[TRAVAIL DEMANDÉ]: Reproduisez à l'identique chaque ligne de la liste ci-dessous, sans y inclure les images.

Images de visualisation de données:
::::::::::

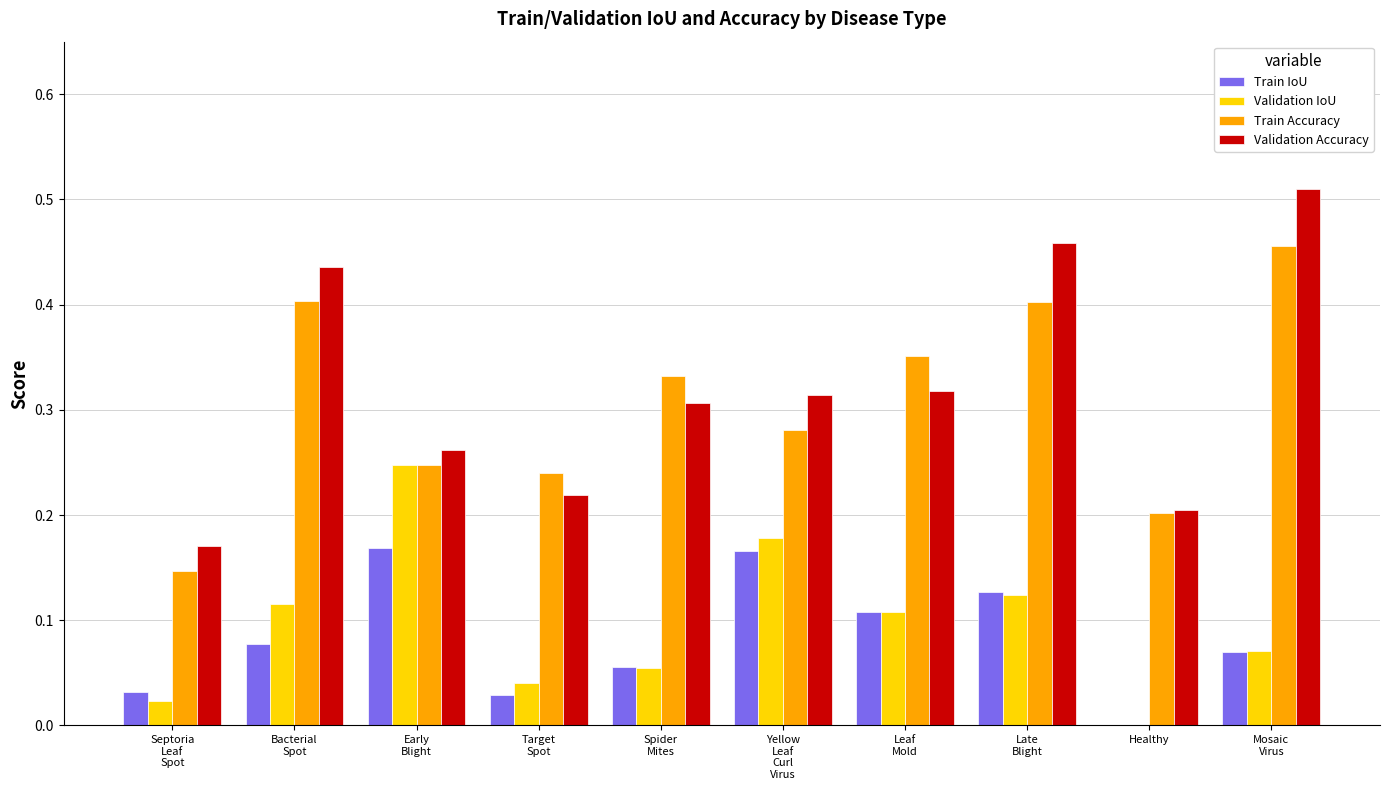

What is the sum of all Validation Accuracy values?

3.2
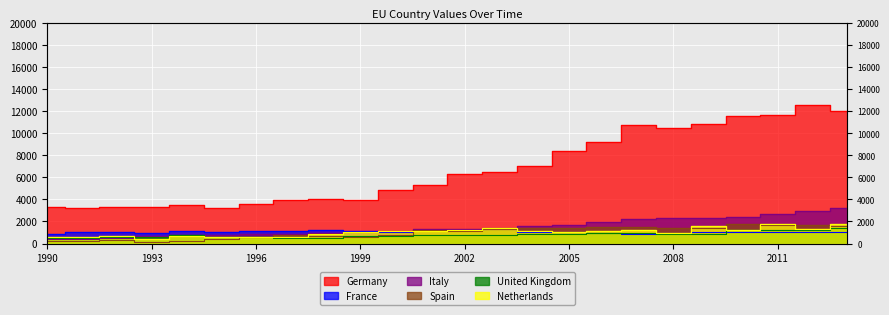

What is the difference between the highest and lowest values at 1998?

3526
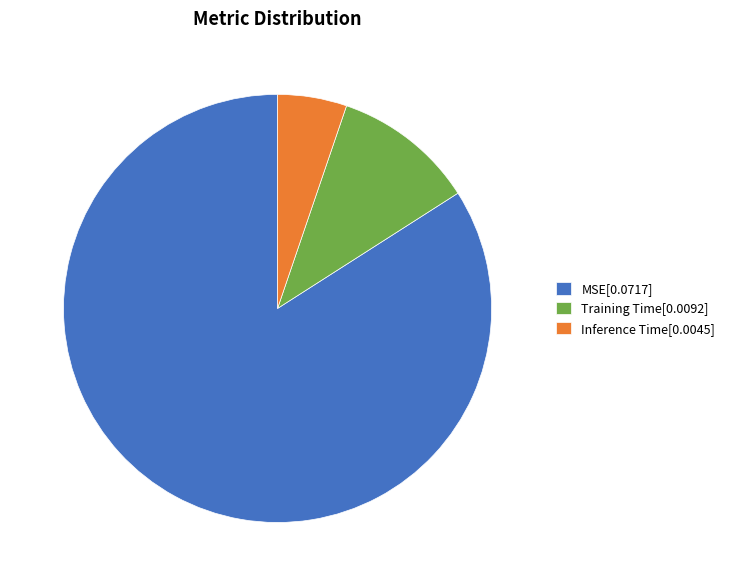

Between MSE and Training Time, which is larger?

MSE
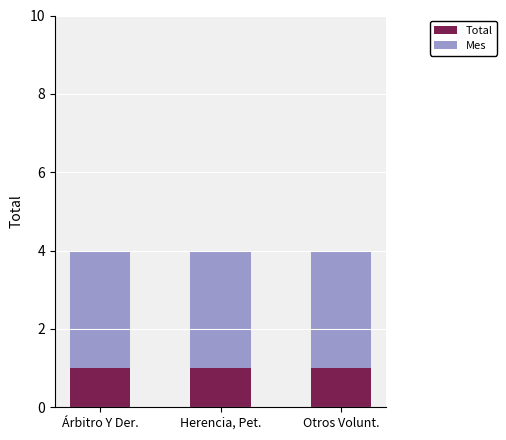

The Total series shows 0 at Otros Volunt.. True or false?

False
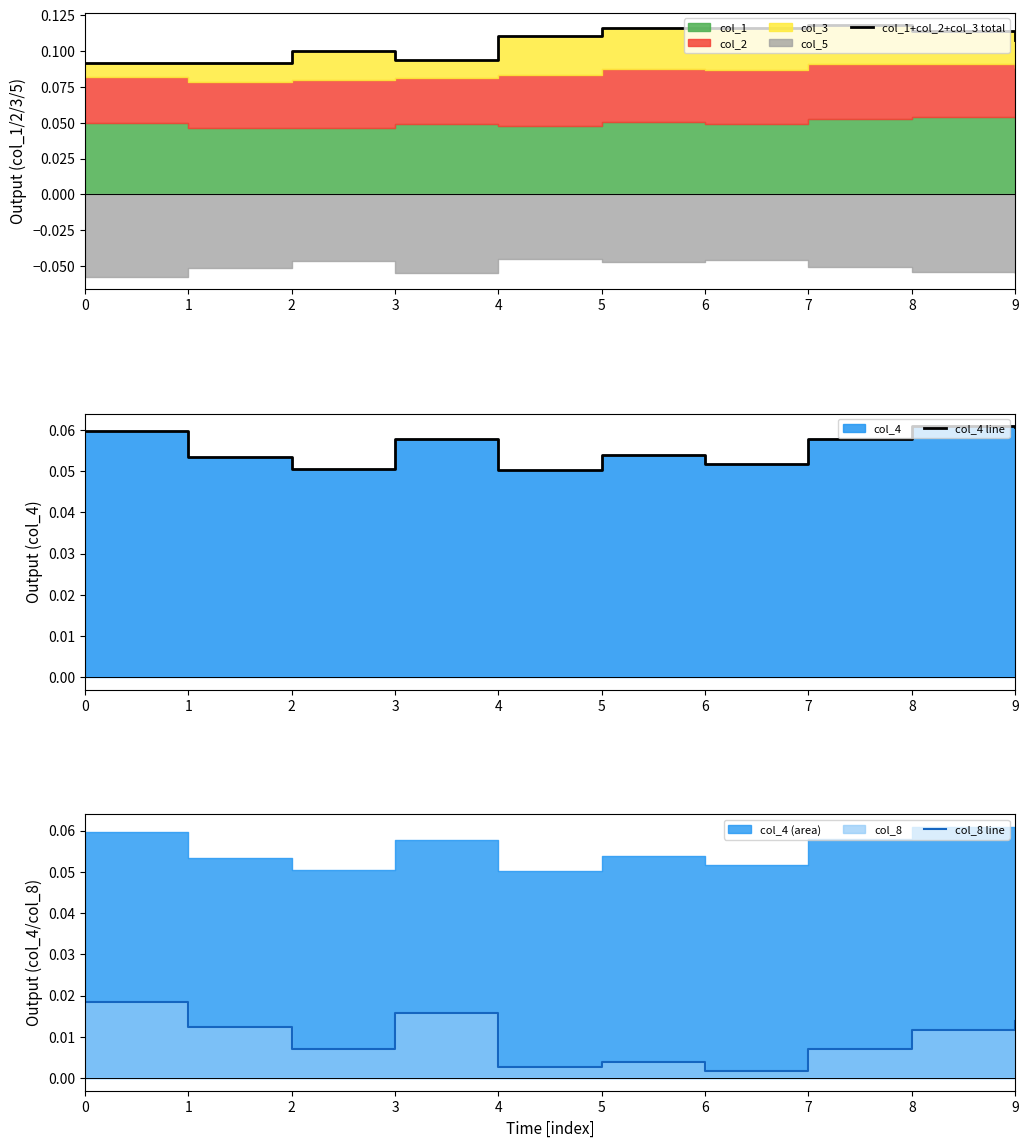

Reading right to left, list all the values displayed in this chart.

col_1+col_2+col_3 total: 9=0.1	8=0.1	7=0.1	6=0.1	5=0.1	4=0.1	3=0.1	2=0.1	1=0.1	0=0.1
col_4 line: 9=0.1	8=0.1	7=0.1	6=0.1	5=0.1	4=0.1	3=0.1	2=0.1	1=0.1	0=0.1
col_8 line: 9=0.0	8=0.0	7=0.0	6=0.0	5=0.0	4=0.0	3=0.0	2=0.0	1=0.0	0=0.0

::::::::::

[RÉSULTAT PRODUIT]:
What is the sum of all Validation Accuracy values?

3.2

What is the difference between the highest and lowest values at 1998?

3526

Between MSE and Training Time, which is larger?

MSE

The Total series shows 0 at Otros Volunt.. True or false?

False

Reading right to left, list all the values displayed in this chart.

col_1+col_2+col_3 total: 9=0.1	8=0.1	7=0.1	6=0.1	5=0.1	4=0.1	3=0.1	2=0.1	1=0.1	0=0.1
col_4 line: 9=0.1	8=0.1	7=0.1	6=0.1	5=0.1	4=0.1	3=0.1	2=0.1	1=0.1	0=0.1
col_8 line: 9=0.0	8=0.0	7=0.0	6=0.0	5=0.0	4=0.0	3=0.0	2=0.0	1=0.0	0=0.0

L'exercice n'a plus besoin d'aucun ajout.